If there’s a way for you to measure a customer’s actual return on investment, by all means, do it, and tell them about it. For example, Sam’s Wholesale Club tells customers in renewal notices and at checkout exactly how much they’ve saved through their memberships. That’s great, but rarely will it be so simple in the SaaS world. Your customer success metric will more likely be an index of several different factors, some of them quantitative and some of them qualitative.
It is a complex pursuit, but a true customer success strategy involves doing the work eventually to somehow quantify the key business benefits of your product. If your product helps to generate more leads, what is considered a good outcome? Would your users view a five percent increase as success, or should it be closer to 50 percent? Identify your customer’s success point, and your calculation will naturally follow.
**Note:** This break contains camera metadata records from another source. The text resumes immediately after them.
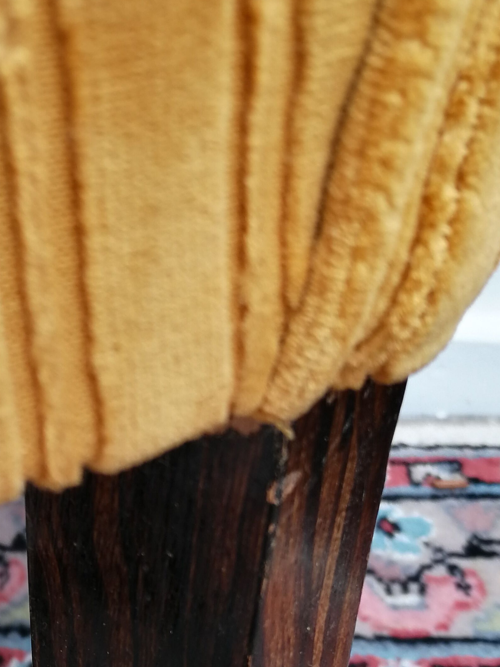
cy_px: 508
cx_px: 91
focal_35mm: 65
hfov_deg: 22.2
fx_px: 1252
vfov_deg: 29.3
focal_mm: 3.95
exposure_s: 1/50
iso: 64
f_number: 1.8
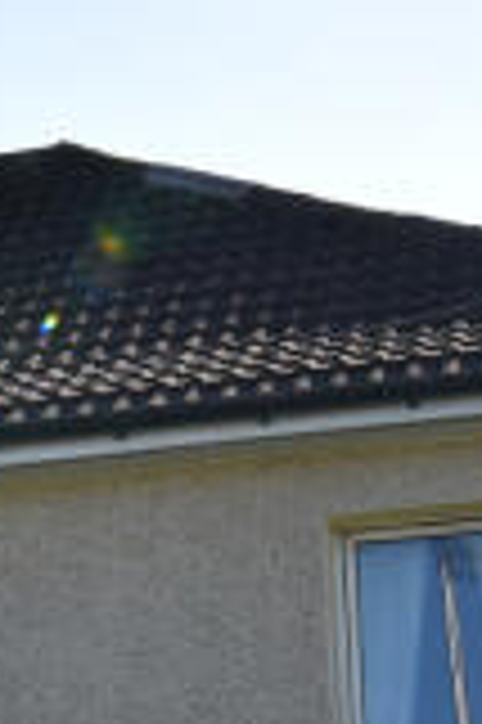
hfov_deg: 9.1
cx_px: -392
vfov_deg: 14.0
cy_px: 816
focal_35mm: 143
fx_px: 2882
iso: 100
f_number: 8
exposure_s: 1/250
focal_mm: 15
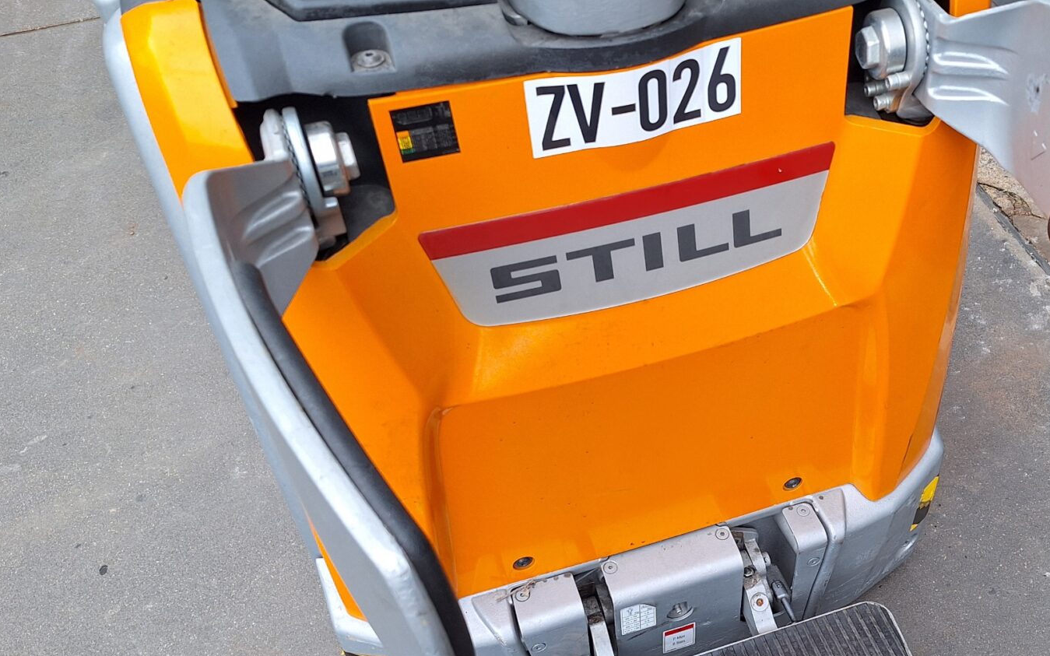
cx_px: 669
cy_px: 447
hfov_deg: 52.1
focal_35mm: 37
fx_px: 1059
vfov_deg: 34.1
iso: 50
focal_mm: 5.54
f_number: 1.8
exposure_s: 1/50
You can also think of quantifying revenue uplifts as well as cost savings – two different buckets that can lead to a better ROI.
A Focus on Customer Success Creates Brand Advocates
Customer success isn’t just about reducing churn, though that’s an important metric. It’s about ensuring that your customers’ needs are met beyond the point where they’re simply “satisfied” with your service. As greater customer success is achieved, your users turn into your advocates, recommending your product to their industry peers, and increasing your new sales.
Customer advocacy is one of the most important strategies in marketing. It can transform the relationship between businesses and their customers and, in doing so, convert already existing loyal customers into brand advocates and attract new ones in the process.
Learn more by downloading the Go Beyond Retention whitepaper on proven ways to keep customers coming back – and spending more.
A CS strategy is essential for SaaS providers as customer success is a more comprehensive strategic process than in other industries. From the first interactions with the product to the renewal of one’s subscription, customer success is joining path with every process of your customer journey for the overall success of your company.
Keep in mind that it doesn’t come just in a metric measurement form, but it also entails having a dedicated team within your company who works on constant development and adjustments according to your results. Sometimes, a simple thing, such as a direct email or graphic change in the platform, can increase your revenue substantially.
Remember, as Peter Druker said. It is the customer who determines what a business is, what it produces, and whether it will prosper. In the end, customer success will always be the best guarantee of your business’ prosperity!